Exercise directions: Among the entries below, count the lines holding the string "press". Respond with the number alone.

*** Records supplied Section Begins ***

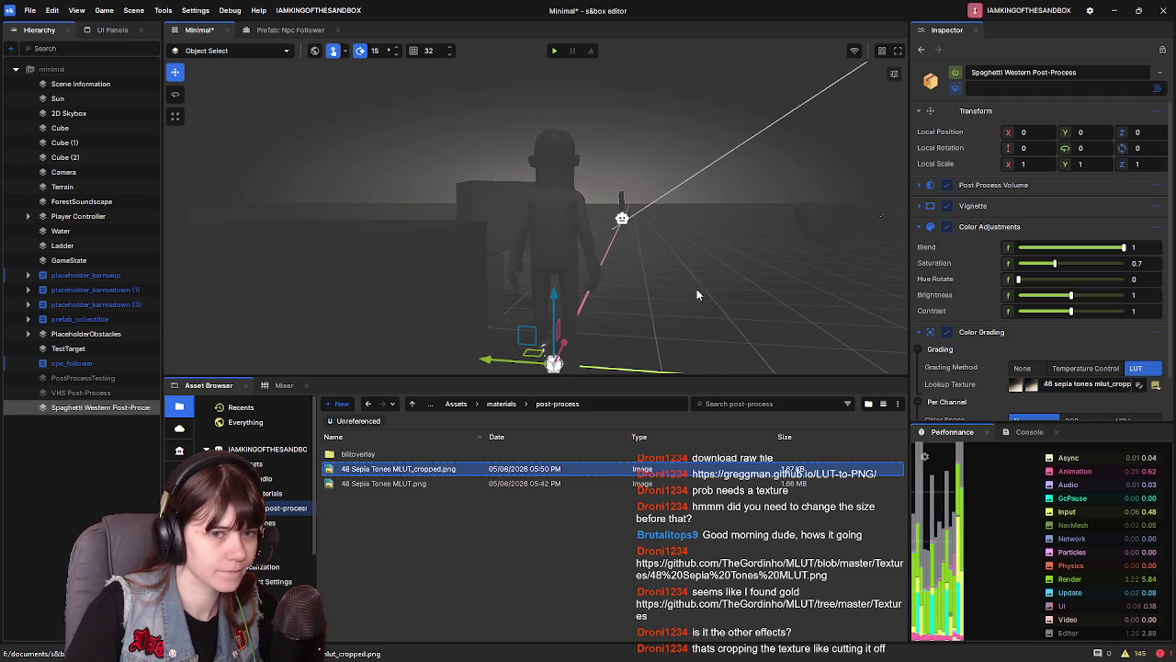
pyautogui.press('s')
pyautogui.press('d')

*** Records supplied Section Ends ***
*** Records supplied Section Begins ***

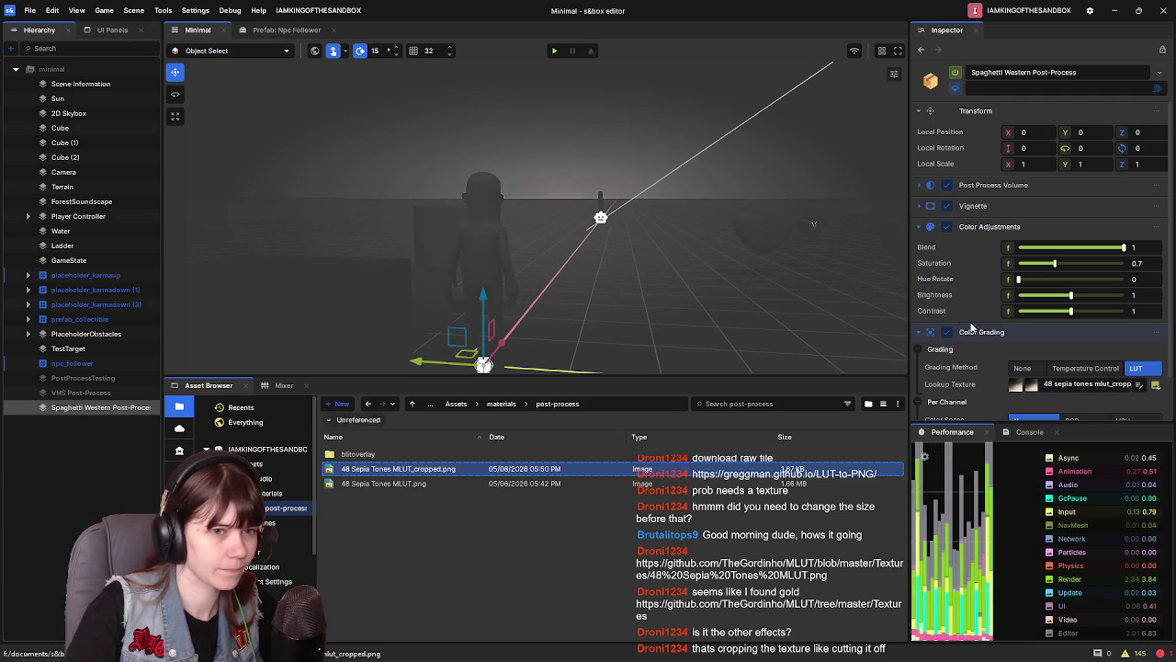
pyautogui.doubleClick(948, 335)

*** Records supplied Section Ends ***

Response to the exercise: 2